** POLECENIE 1 **
Przepisz wiernie wszystkie wiersze ze zmianami godzin na zegarach, zamieszczone poniżej tekstu o pierogach ze szpinakiem. Pomiń oznaczenia obrazów.

##### WYODRĘBNIONY TEKST #####

Dodaje się go do sałatek, gotuje zupy, zawija w roladach, podaje na zimno bądź na ciepło. Dużym zainteresowaniem cieszą się także pierogi ze szpinakiem, do których przygotowania będzie potrzebne:

2 szklanki mąki
1 jajko
1 łyżka masła
duża szczypta soli
350 g szpinaku
150 g fety
1-2 ząbki czosnku
1 jajko
sól, czarny pieprz
15 dag wędzonego boczku

Szpinak umyć, włożyć do garnka, zalać niewielką ilością wody i zagotować. Po 3-4 minutach, kiedy zmniejszy się jego objętość, dokładnie odcedzić, posiekać, wymieszać z fetą, jajkiem, doprawić zmiażdżonym ząbkiem czosnku, solą i pieprzem. Z mąki, jajka, dużej szczypty soli, roztopionego masła i 1/3 szklanki ciepłej wody zagnieść gładkie ciasto. Pokroić na placki, każdy z nich rozwałkować, wyciąć szklanką kółka, na które nałożyć farsz i zlepiać w pierożki, które wrzucać partiami do wrzącej, lekko osolonej wody. Kiedy wypłyną na wierzch, zalać szklanką zimnej wody i zagotować jeszcze raz. Podawać z pokrojonym w drobna kosteczkę i dobrze usmażonym boczkiem.

Jednym z najprostszych i najsmaczniejszych pierogów ze szpinakiem są smażone pierożki w głębokim tłuszczu, do których będzie potrzebne:

2 szklanki mąki
¾ szklanki gorącej wody
szczypta soli
350 g szpinaku
150 dag wędzonego boczku
1 duży ugotowany ziemniak
1 łyżka kwaśnej śmietany
szczypta chili
1,5 szklanki oleju

Przygotować farsz: szpinak zalać w garnku wodą i gotować 3-4 minuty, aż zmięknie. Odcedzić, dobrze odsączyć, posiekać. Boczek pokroić w drobniutką kostkę, usmażyć na patelni z dodatkiem 1 łyżki oleju. W czasie smażenia boczku dodać pokrojonego w małą kosteczkę ziemniaka i szpinak. Smażyć wszystko razem kilka minut, następnie zagęścić śmietaną i chwilkę poddusić, doprawić solą i chili. Z mąki, wody i szczypty soli przyrządzić gładkie ciasto. Pokroić na 3-4 mniejsze kawałki, rozwałkować, wykrawać kółka, nadziewać farszem, zaklejać, smażyć partiami w rozgrzanym oleju w garnku z grubym dnem.

##### WIERSZE #####

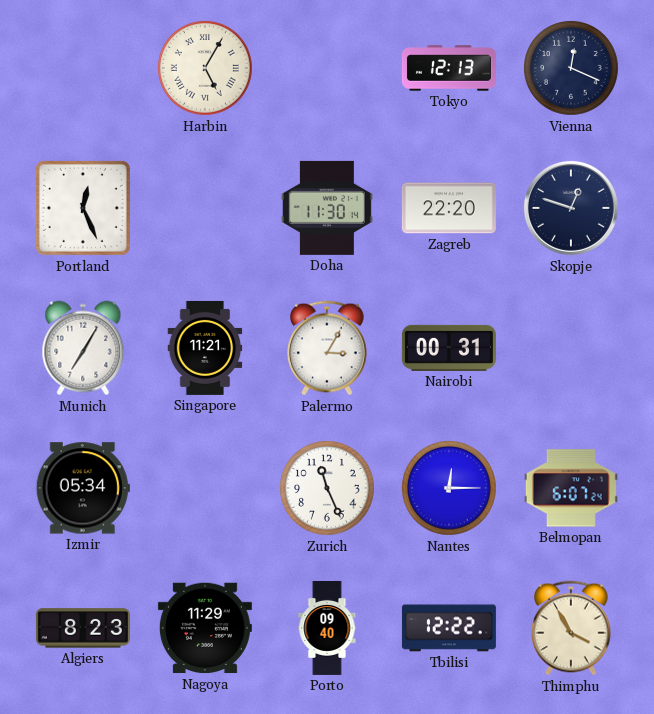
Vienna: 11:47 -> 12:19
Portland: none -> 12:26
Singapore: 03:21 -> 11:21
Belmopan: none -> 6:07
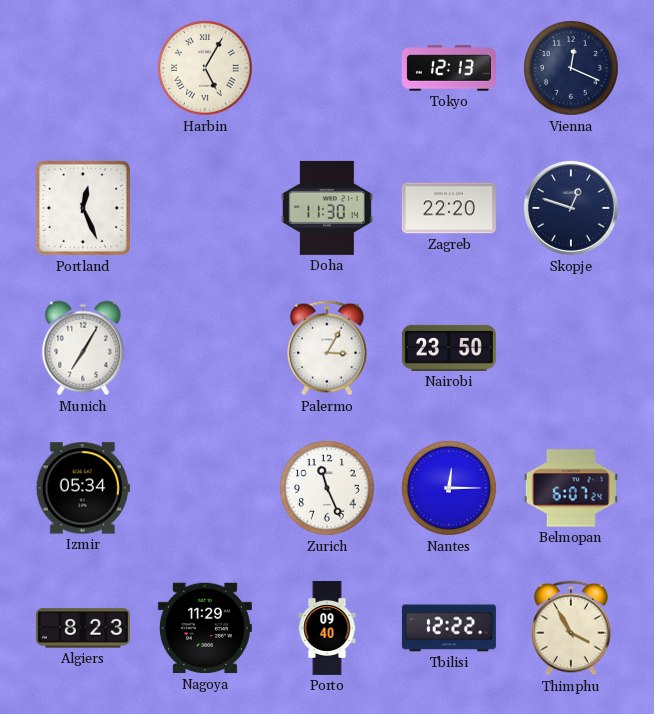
Singapore: 11:21 -> none
Nairobi: 00:31 -> 23:50
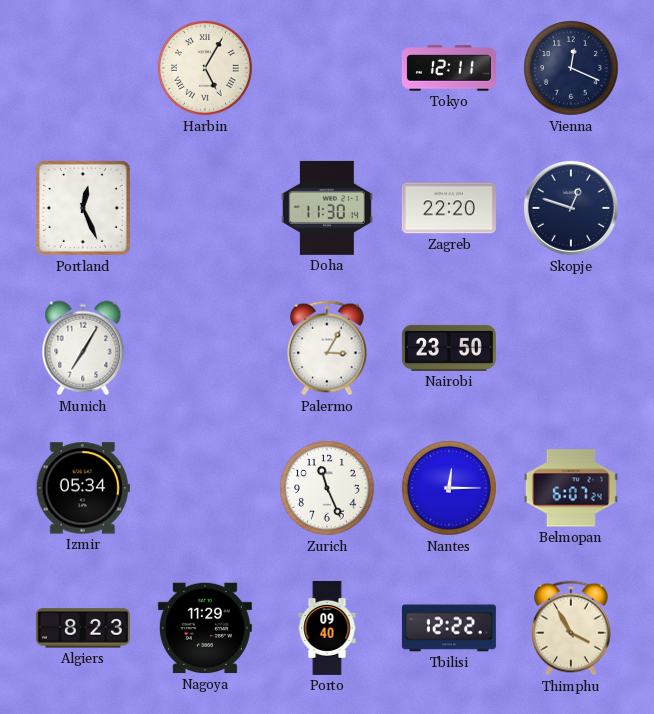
Tokyo: 12:13 -> 12:11
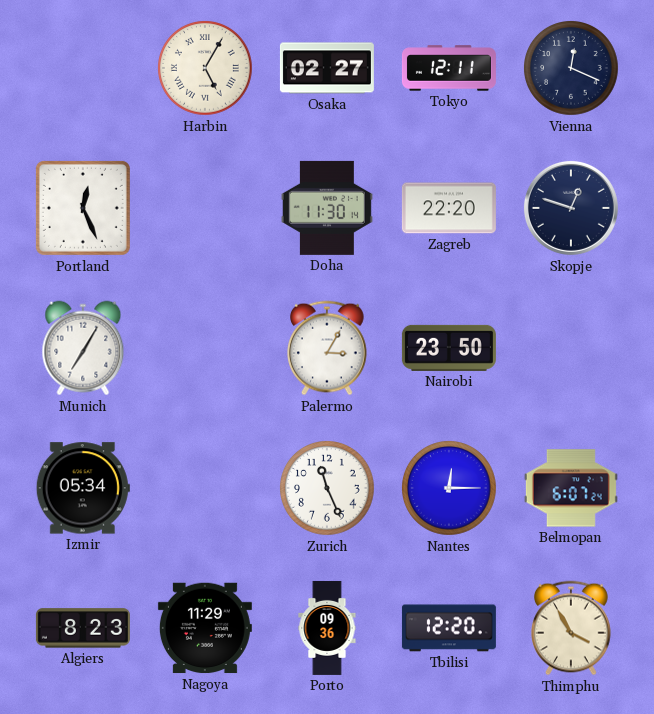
Osaka: none -> 02:27
Porto: 09:40 -> 09:36
Tbilisi: 12:22 -> 12:20
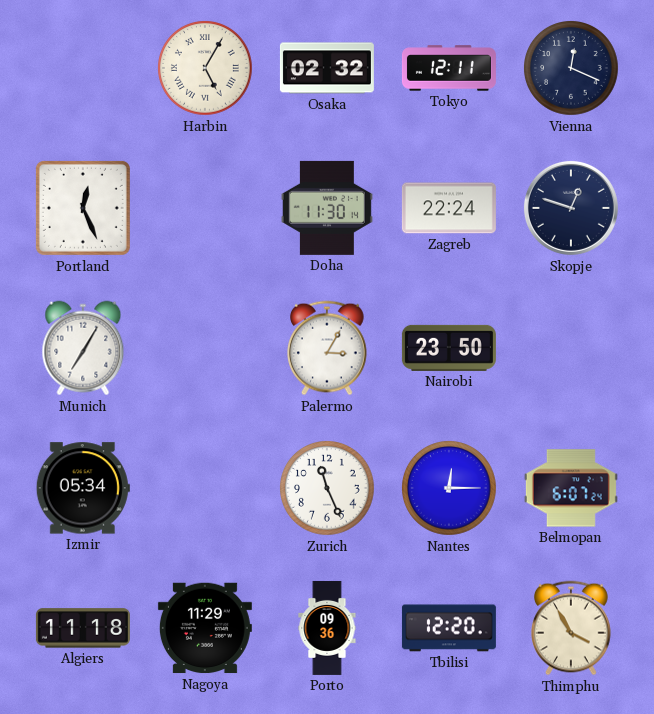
Osaka: 02:27 -> 02:32
Zagreb: 22:20 -> 22:24
Algiers: 8:23 -> 11:18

#####

** POLECENIE 2 **
Powtórz dosłownie fragment tekstu o pierogach ze szpinakiem, który zaczyna się od słów zawierających "Jednym z najprostszych", a kończy na "z grubym dnem.".

** POPRAWNY WYNIK 1 **
Vienna: 11:47 -> 12:19
Portland: none -> 12:26
Singapore: 03:21 -> 11:21
Belmopan: none -> 6:07
Singapore: 11:21 -> none
Nairobi: 00:31 -> 23:50
Tokyo: 12:13 -> 12:11
Osaka: none -> 02:27
Porto: 09:40 -> 09:36
Tbilisi: 12:22 -> 12:20
Osaka: 02:27 -> 02:32
Zagreb: 22:20 -> 22:24
Algiers: 8:23 -> 11:18

** POPRAWNY WYNIK 2 **
Jednym z najprostszych i najsmaczniejszych pierogów ze szpinakiem są smażone pierożki w głębokim tłuszczu, do których będzie potrzebne:

2 szklanki mąki
¾ szklanki gorącej wody
szczypta soli
350 g szpinaku
150 dag wędzonego boczku
1 duży ugotowany ziemniak
1 łyżka kwaśnej śmietany
szczypta chili
1,5 szklanki oleju

Przygotować farsz: szpinak zalać w garnku wodą i gotować 3-4 minuty, aż zmięknie. Odcedzić, dobrze odsączyć, posiekać. Boczek pokroić w drobniutką kostkę, usmażyć na patelni z dodatkiem 1 łyżki oleju. W czasie smażenia boczku dodać pokrojonego w małą kosteczkę ziemniaka i szpinak. Smażyć wszystko razem kilka minut, następnie zagęścić śmietaną i chwilkę poddusić, doprawić solą i chili. Z mąki, wody i szczypty soli przyrządzić gładkie ciasto. Pokroić na 3-4 mniejsze kawałki, rozwałkować, wykrawać kółka, nadziewać farszem, zaklejać, smażyć partiami w rozgrzanym oleju w garnku z grubym dnem.